Data to examine
--- START ---

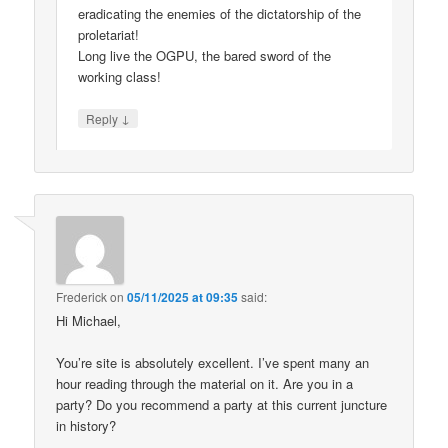
eradicating the enemies of the dictatorship of the
proletariat!
Long live the OGPU, the bared sword of the
working class!
↓
Reply
Frederick
on
05/11/2025 at 09:35
said:
Hi Michael,
You’re site is absolutely excellent. I’ve spent many an
hour reading through the material on it. Are you in a
party? Do you recommend a party at this current juncture
in history?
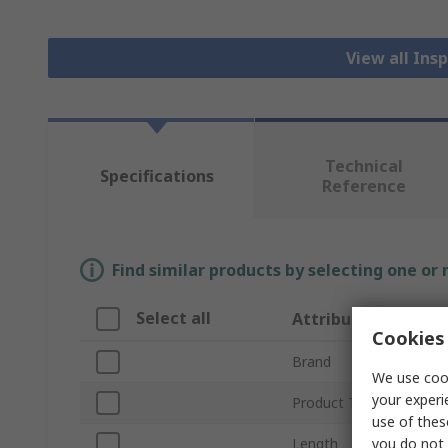
View all In
Technical
Specifications
Reference
Find similar products by selecting one or
Select all
Attribute
Cookies 
Brand
We use cook
your experi
Product Type
use of thes
you do not 
Length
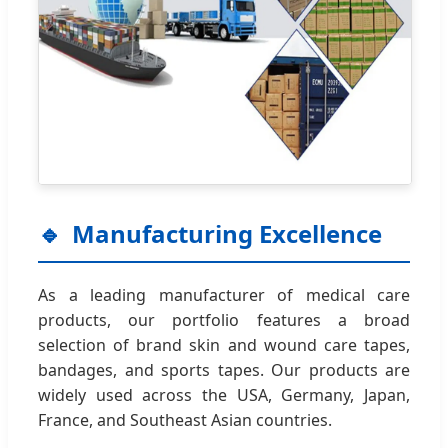
Manufacturing Excellence
As a leading manufacturer of medical care
products, our portfolio features a broad
selection of brand skin and wound care tapes,
bandages, and sports tapes. Our products are
widely used across the USA, Germany, Japan,
France, and Southeast Asian countries.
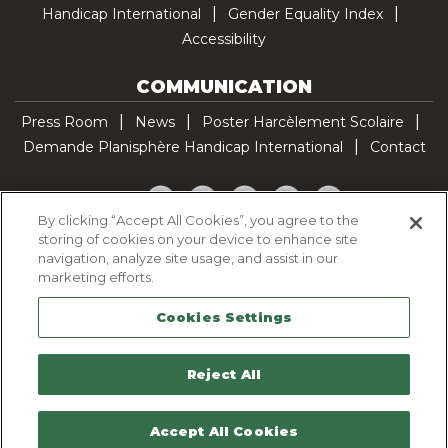
Handicap International
Gender Equality Index
Accessibility
COMMUNICATION
Press Room
News
Poster Harcèlement Scolaire
Demande Planisphère Handicap International
Contact
Facebook
Twitter
YouTube
Pinterest
TikTok
By clicking “Accept All Cookies”, you agree to the
storing of cookies on your device to enhance site
Cookie Policy
navigation, analyze site usage, and assist in our
Privacy policy
marketing efforts.
Legal Notice
Cookies Settings
Sitemap
Contactez-nous
Reject All
Accept All Cookies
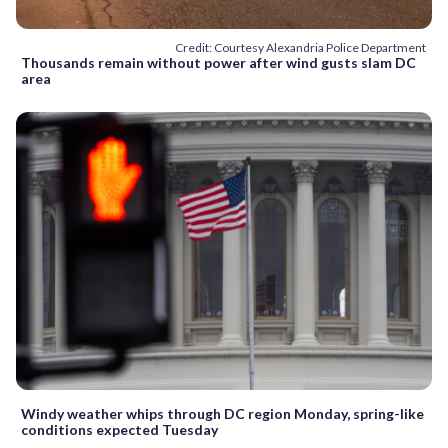
Credit: Courtesy Alexandria Police Department
Thousands remain without power after wind gusts slam DC
area
Windy weather whips through DC region Monday, spring-like
conditions expected Tuesday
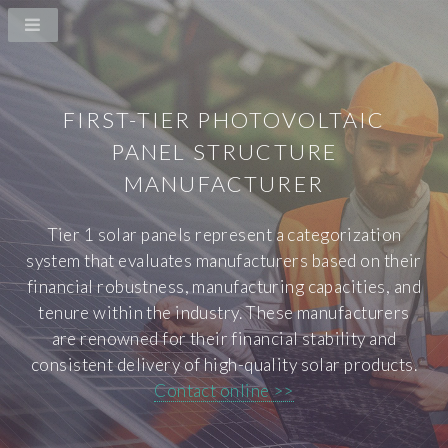
FIRST-TIER PHOTOVOLTAIC
PANEL STRUCTURE
MANUFACTURER
Tier 1 solar panels represent a categorization
system that evaluates manufacturers based on their
financial robustness, manufacturing capacities, and
tenure within the industry. These manufacturers
are renowned for their financial stability and
consistent delivery of high-quality solar products.
Contact online >>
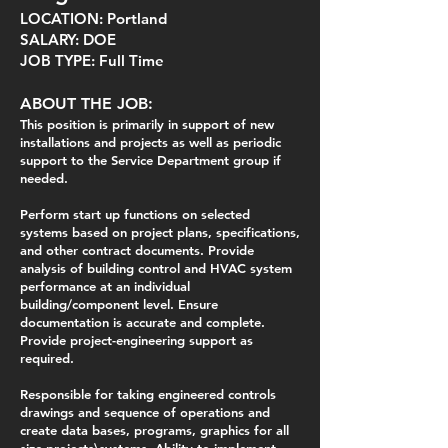
LOCATION: Portland
SALARY: DOE
JOB TYPE: Full Time
ABOUT THE JOB:
This position is primarily in support of new
installations and projects as well as periodic
support to the Service Department group if
needed.
Perform start up functions on selected
systems based on project plans, specifications,
and other contract documents. Provide
analysis of building control and HVAC system
performance at an individual
building/component level. Ensure
documentation is accurate and complete.
Provide project-engineering support as
required.
Responsible for taking engineered controls
drawings and sequence of operations and
create data bases, programs, graphics for all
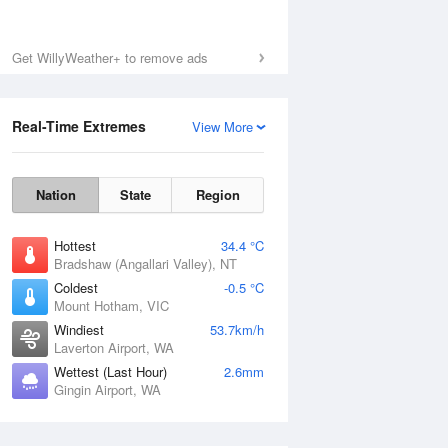
Get WillyWeather+ to remove ads
Real-Time Extremes
View More
Nation
State
Region
Hottest
34.4 °C
Bradshaw (Angallari Valley), NT
Coldest
-0.5 °C
Mount Hotham, VIC
Windiest
53.7km/h
Laverton Airport, WA
Wettest (Last Hour)
2.6mm
Gingin Airport, WA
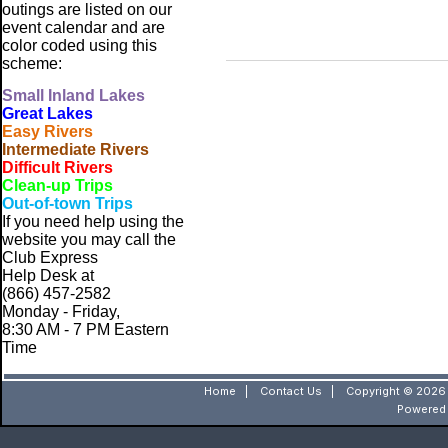
outings are listed on our
event calendar and are
color coded using this
scheme:
Small
Inland Lakes
Great Lakes
Easy Rivers
Intermediate Rivers
Difficult Rivers
Clean-up Trips
Out-of-town Trips
If you need help using the
website
you may call the
Club Express
Help Desk at
(866) 457-2582
Monday - Friday,
8:30 AM - 7 PM Eastern
Time
Home
|
Contact Us
|
Copyright © 2026 
Powered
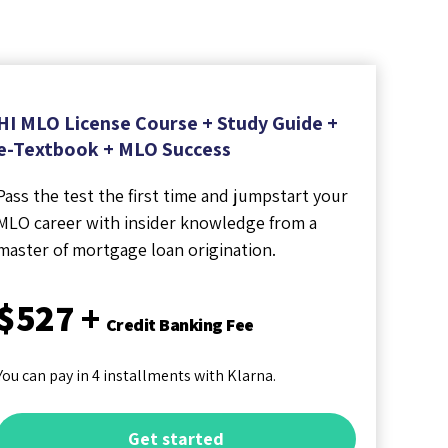
HI MLO License Course + Study Guide +
e-Textbook + MLO Success
Pass the test the first time and jumpstart your
MLO career with insider knowledge from a
master of mortgage loan origination.
$527 +
Credit Banking Fee
You can pay in 4 installments with Klarna.
Get started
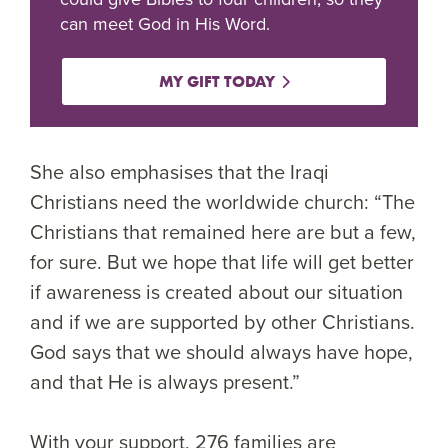
can meet God in His Word.
MY GIFT TODAY
She also emphasises that the Iraqi
Christians need the worldwide church: “The
Christians that remained here are but a few,
for sure. But we hope that life will get better
if awareness is created about our situation
and if we are supported by other Christians.
God says that we should always have hope,
and that He is always present.”
With your support, 276 families are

--- END ---

About this task
Lines from the start of the listing above through the line holding "Perform start up functions on selected" are to be duplicated exactly, and nothing more; leave out the pictures.

Task response
eradicating the enemies of the dictatorship of the
proletariat!
Long live the OGPU, the bared sword of the
working class!
↓
Reply
Frederick
on
05/11/2025 at 09:35
said:
Hi Michael,
You’re site is absolutely excellent. I’ve spent many an
hour reading through the material on it. Are you in a
party? Do you recommend a party at this current juncture
in history?
View all In
Technical
Specifications
Reference
Find similar products by selecting one or
Select all
Attribute
Cookies 
Brand
We use cook
your experi
Product Type
use of thes
you do not 
Length
Manufacturing Excellence
As a leading manufacturer of medical care
products, our portfolio features a broad
selection of brand skin and wound care tapes,
bandages, and sports tapes. Our products are
widely used across the USA, Germany, Japan,
France, and Southeast Asian countries.
Handicap International
Gender Equality Index
Accessibility
COMMUNICATION
Press Room
News
Poster Harcèlement Scolaire
Demande Planisphère Handicap International
Contact
Facebook
Twitter
YouTube
Pinterest
TikTok
By clicking “Accept All Cookies”, you agree to the
storing of cookies on your device to enhance site
Cookie Policy
navigation, analyze site usage, and assist in our
Privacy policy
marketing efforts.
Legal Notice
Cookies Settings
Sitemap
Contactez-nous
Reject All
Accept All Cookies
Credit: Courtesy Alexandria Police Department
Thousands remain without power after wind gusts slam DC
area
Windy weather whips through DC region Monday, spring-like
conditions expected Tuesday
FIRST-TIER PHOTOVOLTAIC
PANEL STRUCTURE
MANUFACTURER
Tier 1 solar panels represent a categorization
system that evaluates manufacturers based on their
financial robustness, manufacturing capacities, and
tenure within the industry. These manufacturers
are renowned for their financial stability and
consistent delivery of high-quality solar products.
Contact online >>
LOCATION: Portland
SALARY: DOE
JOB TYPE: Full Time
ABOUT THE JOB:
This position is primarily in support of new
installations and projects as well as periodic
support to the Service Department group if
needed.
Perform start up functions on selected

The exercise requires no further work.